Alors que la souris est orpheline, Apple sourit toujours
Douglas C. Engelbart, le père de la souris informatique s'est éteint aujourd'hui à l'âge de 88 ans. L'appareil fut présenté pour la première fois en décembre 1968, lors d'une célèbre présentation en Californie. Cette conférence devant un public de scientifiques fut surnommée plus tard « la mère de toutes les démos » du fait des technologies novatrices qui y furent détaillées (1) comme la visioconférence, le travail collaboratif sur un même document, l'envoi de messages entre personnes, le traitement de texte. Apple a su opportunément profiter de cette invention.
QUAND LA POMME MANGEA LA SOURIS
La souris fut inventée en 1963 par Douglas Engelbart, au sein du Stanford Research Institute (2), où il conduisait ses recherches sur les interactions avec les ordinateurs. On aurait pu penser que cette invention profitât à son inventeur mais, comme c'est souvent le cas, ce sont des entreprises opportunistes qui ramassent la mise. Le Stanford Research Institute accorda une licence de cette souris primitive à Apple, pour la modique somme de 40 000$ et Engelbart, le génial inventeur, n'a jamais perçu de royalties sur son invention.
Apple, avec Jeff Raskin et Steve Jobs, a ensuite industrialisé une nouvelle interface graphique utilisant une souris ; ce fut ensuite la commercialisation du premier Macintosh en janvier 1984.
On connait la suite. Aujourd'hui sous la direction de Tim Cook, Apple est une multinationale hautaine et agressive qui est une véritable machine à cash en utilisant d'une part tout le potentiel que lui offre la mondialisation pour la conception et la fabrication à très bas coût de ses machines dont l'obsolescence est programmée pour doper le chiffre d'affaire et d'autre part, dans l'ingratitude la plus totale, en utilisant toutes les ficelles de la législation pour se dispenser de verser sa contribution fiscale aux États .

Données fournies →
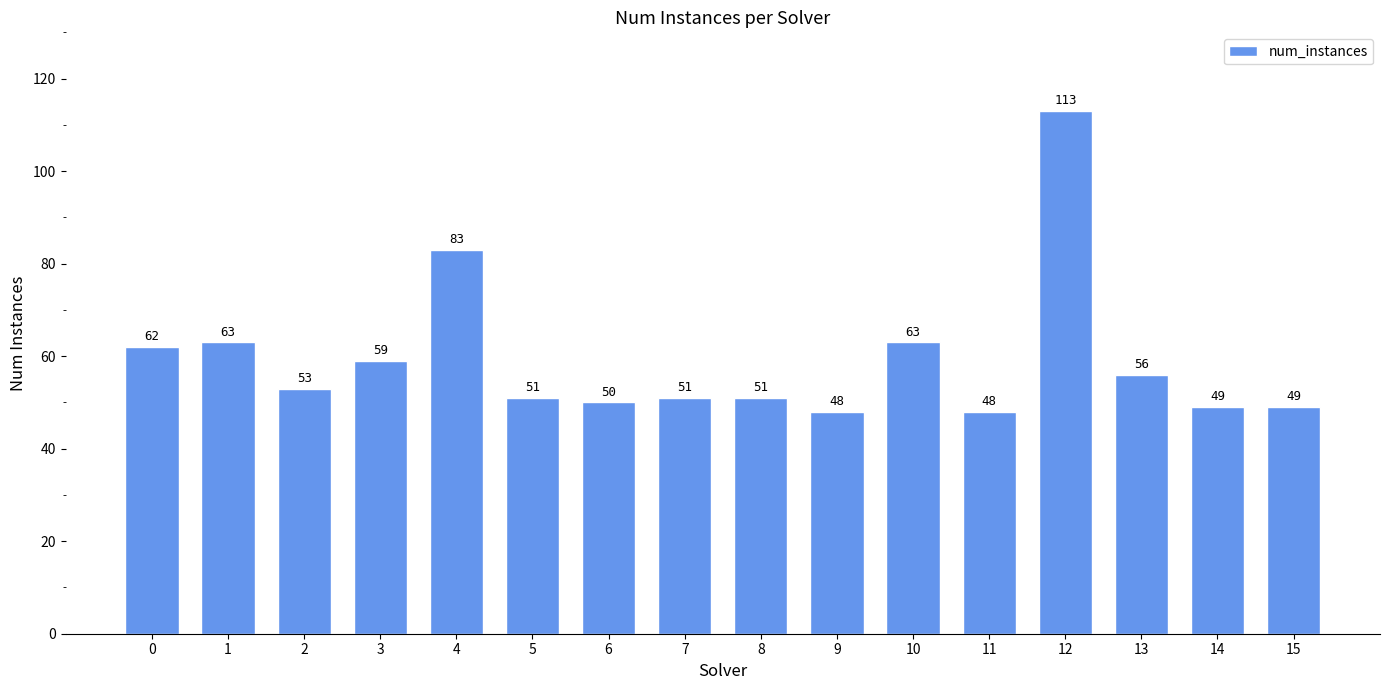

Is it true that the value at 14 is 16?

False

Consigne →
Reprenez l'article sur l'inventeur de la souris et Apple à la fin de sa dernière phrase, et écrivez la suite.

Réponse →
UNE POMME EN OR POUR SES DIRIGEANTS ET ACTIONNAIRES
- Une ardoise magique qui transforme la sueur et les larmes des ouvriers en cash.
Ainsi sur l'emblématique ardoise Ipad d'une valeur HT de 400 USD, le coût de la masse salariale pour sa conception et sa fabrication est de 28USD dont 8 USD pour l’assemblage en Chine ! par des ouvriers dont les conditions de travail on été maintes fois dénoncées alors que les profits pour les actionnaires représentent 120 USD par tablette, soit plus de 4 fois la valeur de la main d'oeuvre ! (3) Il ne s'agit plus de partage de la valeur ajoutée entre capital et salaires mais bien de l'accaparement de celle-ci par le seul capital.
- Des actionnaires et dirigeants qui croquent la pomme à pleines dents et laissent que le trognon aux peuples.
La capitalisation d'APPLE est aujourd'hui de plus de 400 milliards de dollars avec en 2012 un chiffre d'affaire de plus de 150 milliards de dollars et des résultats nets de plus de 40 milliards US, dont 36,8 milliards de dollars , au niveau mondial hors États-Unis. Sur ces bénéfices faits à l'étranger elle a versé 713 millions de dollars d'impôts, soit un taux de moins de 2 % ! ; Cette formidable machine à transformer les pommes en or a réussi à accumuler un trésor de guerre de 137,1 milliards USD de cash dont les 2/3 sont placés non pas aux USA mais à l’étranger dans divers paradis fiscaux. Ainsi le formidable succès d’Apple échappe-t'il aussi à l’impôt aux U.S.A., pays de l'invention de la souris. "C’est en tout cas la conclusion à laquelle arrive une commission d’enquête parlementaire américaine, qui va demander, mardi 21 mai, au PDG d’Apple, Tim Cook, de s’expliquer sur ce qu’elle qualifie de quête du « Graal de l’évasion fiscale »." Article "et Apple inventa l'itaxe" - Blog PERTES et PROFITS
DES ENTREPRISES INNOVANTES : UNE IMAGE EN PARTIE USURPÉE
L'histoire de cette petite souris révèle comment l'innovation et la création sont souvent captées par des grands groupes internationaux pour être transformées en machine ultra- profitable. Cette affirmation qui attribuerait aux seules vertus du capitalisme et de l'économie libérale cette capacité à développer la création et le progrès technique et ainsi de contribuer au bien être commun est particulièrement légère. C'est oublier que la transmission des connaissances et des savoirs , que la recherche fondamentale sont financées principalement par l'argent public et, sans avancées de la recherche publique , il y a peu de progrès techniques. C'est escamoter aussi que les secteurs économiques qui requièrent des investissement importants comme les transports, la conquête spatiale , et les communications, infrastructures indispensables au développement de ces multinationales, sont aussi financés par la sphère publique. C'est faire peu de cas des multiples aides publiques de l'Etat à l'innovation, aux P.M.E, à l'Export, etc...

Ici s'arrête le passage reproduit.